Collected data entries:
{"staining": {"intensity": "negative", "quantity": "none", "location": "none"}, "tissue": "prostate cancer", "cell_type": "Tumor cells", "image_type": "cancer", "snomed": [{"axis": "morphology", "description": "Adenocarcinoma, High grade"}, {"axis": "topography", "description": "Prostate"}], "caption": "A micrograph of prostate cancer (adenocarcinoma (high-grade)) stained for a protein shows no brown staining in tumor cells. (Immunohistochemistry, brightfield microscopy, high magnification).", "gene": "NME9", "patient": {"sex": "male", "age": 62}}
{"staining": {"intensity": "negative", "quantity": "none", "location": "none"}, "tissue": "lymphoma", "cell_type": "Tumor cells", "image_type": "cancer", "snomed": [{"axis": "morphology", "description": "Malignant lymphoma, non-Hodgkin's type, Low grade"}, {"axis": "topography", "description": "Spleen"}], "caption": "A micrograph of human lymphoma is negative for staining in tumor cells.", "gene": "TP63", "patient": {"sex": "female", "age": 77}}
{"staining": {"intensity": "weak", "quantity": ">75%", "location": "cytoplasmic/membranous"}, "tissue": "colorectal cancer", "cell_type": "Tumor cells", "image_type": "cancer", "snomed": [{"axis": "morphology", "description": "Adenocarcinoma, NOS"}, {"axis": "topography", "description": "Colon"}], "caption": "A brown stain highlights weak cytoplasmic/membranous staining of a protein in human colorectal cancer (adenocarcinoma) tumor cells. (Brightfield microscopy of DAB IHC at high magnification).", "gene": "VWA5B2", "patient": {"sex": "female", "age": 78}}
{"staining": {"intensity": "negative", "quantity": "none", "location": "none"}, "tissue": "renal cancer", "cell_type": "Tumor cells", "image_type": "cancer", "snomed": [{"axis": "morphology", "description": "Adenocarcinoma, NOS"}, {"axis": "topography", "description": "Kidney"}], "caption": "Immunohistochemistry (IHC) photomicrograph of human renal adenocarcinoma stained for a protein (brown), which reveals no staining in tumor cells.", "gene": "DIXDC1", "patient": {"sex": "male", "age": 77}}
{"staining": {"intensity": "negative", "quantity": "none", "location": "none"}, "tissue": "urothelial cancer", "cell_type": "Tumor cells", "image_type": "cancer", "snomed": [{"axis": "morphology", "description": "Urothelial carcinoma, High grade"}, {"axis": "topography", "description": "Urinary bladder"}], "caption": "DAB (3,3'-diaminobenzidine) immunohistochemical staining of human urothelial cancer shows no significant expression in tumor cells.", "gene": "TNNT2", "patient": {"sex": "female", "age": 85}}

Task description:
Copy every line above without altering a word.

Written reply:
{"staining": {"intensity": "negative", "quantity": "none", "location": "none"}, "tissue": "prostate cancer", "cell_type": "Tumor cells", "image_type": "cancer", "snomed": [{"axis": "morphology", "description": "Adenocarcinoma, High grade"}, {"axis": "topography", "description": "Prostate"}], "caption": "A micrograph of prostate cancer (adenocarcinoma (high-grade)) stained for a protein shows no brown staining in tumor cells. (Immunohistochemistry, brightfield microscopy, high magnification).", "gene": "NME9", "patient": {"sex": "male", "age": 62}}
{"staining": {"intensity": "negative", "quantity": "none", "location": "none"}, "tissue": "lymphoma", "cell_type": "Tumor cells", "image_type": "cancer", "snomed": [{"axis": "morphology", "description": "Malignant lymphoma, non-Hodgkin's type, Low grade"}, {"axis": "topography", "description": "Spleen"}], "caption": "A micrograph of human lymphoma is negative for staining in tumor cells.", "gene": "TP63", "patient": {"sex": "female", "age": 77}}
{"staining": {"intensity": "weak", "quantity": ">75%", "location": "cytoplasmic/membranous"}, "tissue": "colorectal cancer", "cell_type": "Tumor cells", "image_type": "cancer", "snomed": [{"axis": "morphology", "description": "Adenocarcinoma, NOS"}, {"axis": "topography", "description": "Colon"}], "caption": "A brown stain highlights weak cytoplasmic/membranous staining of a protein in human colorectal cancer (adenocarcinoma) tumor cells. (Brightfield microscopy of DAB IHC at high magnification).", "gene": "VWA5B2", "patient": {"sex": "female", "age": 78}}
{"staining": {"intensity": "negative", "quantity": "none", "location": "none"}, "tissue": "renal cancer", "cell_type": "Tumor cells", "image_type": "cancer", "snomed": [{"axis": "morphology", "description": "Adenocarcinoma, NOS"}, {"axis": "topography", "description": "Kidney"}], "caption": "Immunohistochemistry (IHC) photomicrograph of human renal adenocarcinoma stained for a protein (brown), which reveals no staining in tumor cells.", "gene": "DIXDC1", "patient": {"sex": "male", "age": 77}}
{"staining": {"intensity": "negative", "quantity": "none", "location": "none"}, "tissue": "urothelial cancer", "cell_type": "Tumor cells", "image_type": "cancer", "snomed": [{"axis": "morphology", "description": "Urothelial carcinoma, High grade"}, {"axis": "topography", "description": "Urinary bladder"}], "caption": "DAB (3,3'-diaminobenzidine) immunohistochemical staining of human urothelial cancer shows no significant expression in tumor cells.", "gene": "TNNT2", "patient": {"sex": "female", "age": 85}}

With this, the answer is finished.